A veterinária reforça que um dos principais problemas para conservação do sagui-da-serra-escuro é a hibridização com seus congêneres invasores. “Esses saguis de outras espécies vêm para área do aurita pelo tráfico e pela soltura indevida, e eles cruzam e geram híbridos férteis. E a partir disso a gente vai perdendo a genética da espécie endêmica e a variedade do aurita. E o grupo, que antes era um puro de aurita, vai se tornando um grupo de híbridos”, alerta.
“A proposta da pesquisa foi testar métodos de esterilização de híbridos invasores. Então foi feita a testagem e o desenvolvimento de um protocolo de captura, de esterilização, de pós-operatório e soltura desses híbridos invasores”, descreve a bióloga. A primeira leva esterilizou quatro animais. Ao longo do ano passado foi feita a esterilização de um total de 24 saguis híbridos invasores. “E vamos esterilizar muito mais! A meta é limpar a cidade de Viçosa de híbridos invasores reprodutores”, afirma Larissa, que prossegue com o trabalho.
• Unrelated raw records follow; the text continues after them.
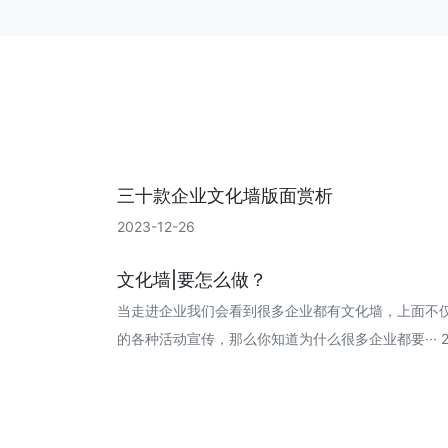
三十款企业文化墙版面赏析
2023-12-26
文化墙|要怎么做？
当走进企业我们会看到很多企业都有文化墙，上面不
的各种活动宣传，那么你知道为什么很多企业都要··· 202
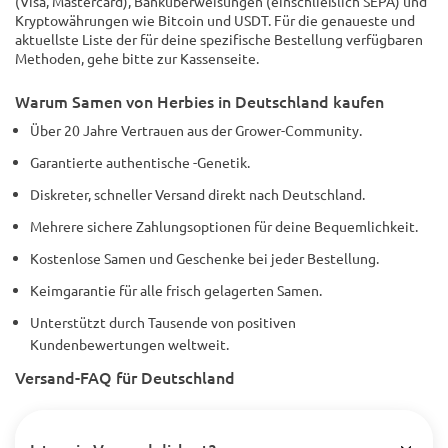
(Visa, Mastercard), Banküberweisungen (einschließlich SEPA) und
Kryptowährungen wie Bitcoin und USDT. Für die genaueste und
aktuellste Liste der für deine spezifische Bestellung verfügbaren
Methoden, gehe bitte zur Kassenseite.
Warum Samen von Herbies in Deutschland kaufen
Über 20 Jahre Vertrauen aus der Grower-Community.
Garantierte authentische -Genetik.
Diskreter, schneller Versand direkt nach Deutschland.
Mehrere sichere Zahlungsoptionen für deine Bequemlichkeit.
Kostenlose Samen und Geschenke bei jeder Bestellung.
Keimgarantie für alle frisch gelagerten Samen.
Unterstützt durch Tausende von positiven
Kundenbewertungen weltweit.
Versand-FAQ für Deutschland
Para fazer o manejo, foi eleito um fragmento de mata anexo ao CCSS, dentro do próprio campus da universidade, onde havia um grupo de saguis. Depois de capturados através de armadilhas, os pesquisadores coletaram inúmeros dados, desde o local de captura até informações sobre o indivíduo, como espécie, fenótipo, sexo, faixa etária, peso, biometria, medida corporal, e também dados clínicos. Larissa explica que também avaliou o estado reprodutivo de cada animal e fez até exame odontológico. “Porque alguns animais apresentam cárie por alimentação dada pelas pessoas, como a própria banana, que é rica em açúcar”, explica a bióloga. O protocolo incluiu ainda o registro fotográfico completo de cada animal e a coleta de material biológico.
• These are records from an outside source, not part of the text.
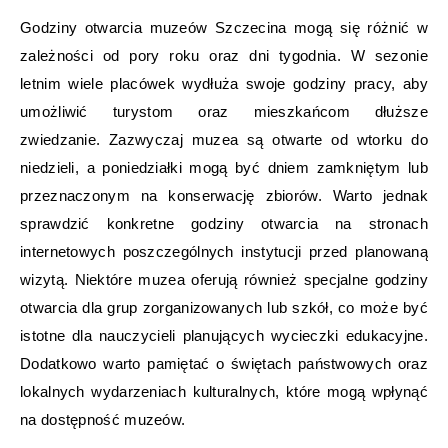
Godziny otwarcia muzeów Szczecina mogą się różnić w
zależności od pory roku oraz dni tygodnia. W sezonie
letnim wiele placówek wydłuża swoje godziny pracy, aby
umożliwić turystom oraz mieszkańcom dłuższe
zwiedzanie. Zazwyczaj muzea są otwarte od wtorku do
niedzieli, a poniedziałki mogą być dniem zamkniętym lub
przeznaczonym na konserwację zbiorów. Warto jednak
sprawdzić konkretne godziny otwarcia na stronach
internetowych poszczególnych instytucji przed planowaną
wizytą. Niektóre muzea oferują również specjalne godziny
otwarcia dla grup zorganizowanych lub szkół, co może być
istotne dla nauczycieli planujących wycieczki edukacyjne.
Dodatkowo warto pamiętać o świętach państwowych oraz
lokalnych wydarzeniach kulturalnych, które mogą wpłynąć
na dostępność muzeów.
Nos machos foi feita a vasectomia e nas fêmeas o ligamento de trompas. “Nos saguis, a fêmea é dominante e é poliândrica, então uma fêmea cruza com vários machos. E aí pra fazer a ligadura de trompas, a gente sabe que não vai alterar o comportamento sexual e de dominância dessa fêmea no grupo. Mesmo com a esterilização ela vai continuar produzindo hormônios que inibem o cio de outras fêmeas e continuar dominante, ela só não vai mesmo ficar prenha”, explica Larissa.
O sucesso de todas as cirurgias e do pós-operatório, que seguem sendo aperfeiçoados na medida em que os pesquisadores aprendem mais sobre os saguis, tem deixado a equipe otimista para ampliar o manejo.
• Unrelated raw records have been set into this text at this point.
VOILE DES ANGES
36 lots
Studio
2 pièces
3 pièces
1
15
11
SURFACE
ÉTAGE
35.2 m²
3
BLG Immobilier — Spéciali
Após a conclusão do pós-operatório – com direito a remédio com saborizante de banana – os saguis são soltos em matas viáveis para a sobrevivência do animal.
Uma segunda frente de esterilização está sendo articulada, na área de ocorrência do C. flaviceps, nos municípios mineiros de Ipatinga e Ipaba.
O trabalho de esterilização, entretanto, é árduo e uma batalha com nuances de David versus Golias. “Esse tipo de manejo é muito caro, mas a gente agradece a colaboração e parceria do Hospital Veterinário da Universidade Federal de Viçosa, que banca essas esterilizações. Não é muito viável reproduzir isso em outros pontos com invasão de sagui, apesar de que grandes campanhas de captura podem ser feitas objetivando limpar uma área prioritária”, detalha Larissa.
“A nossa ideia é extirpar esses híbridos das áreas de ocorrência dos saguis-da-serra e uma das estratégias é capturar, esterilizar e aí soltar de novo, para que eles não possam se reproduzir, mas esse trabalho é muito árduo. Em Viçosa, por exemplo, uma pesquisa contou mais de 200 saguis híbridos nos fragmentos florestais. O grupo que redescobrimos em 2017, lá não tem mais aurita, porque já hibridaram. É meio desesperador, onde a gente passa estamos vendo a chegada dos híbridos”, resume o primatólogo Fabiano Melo, coordenador do CCSS.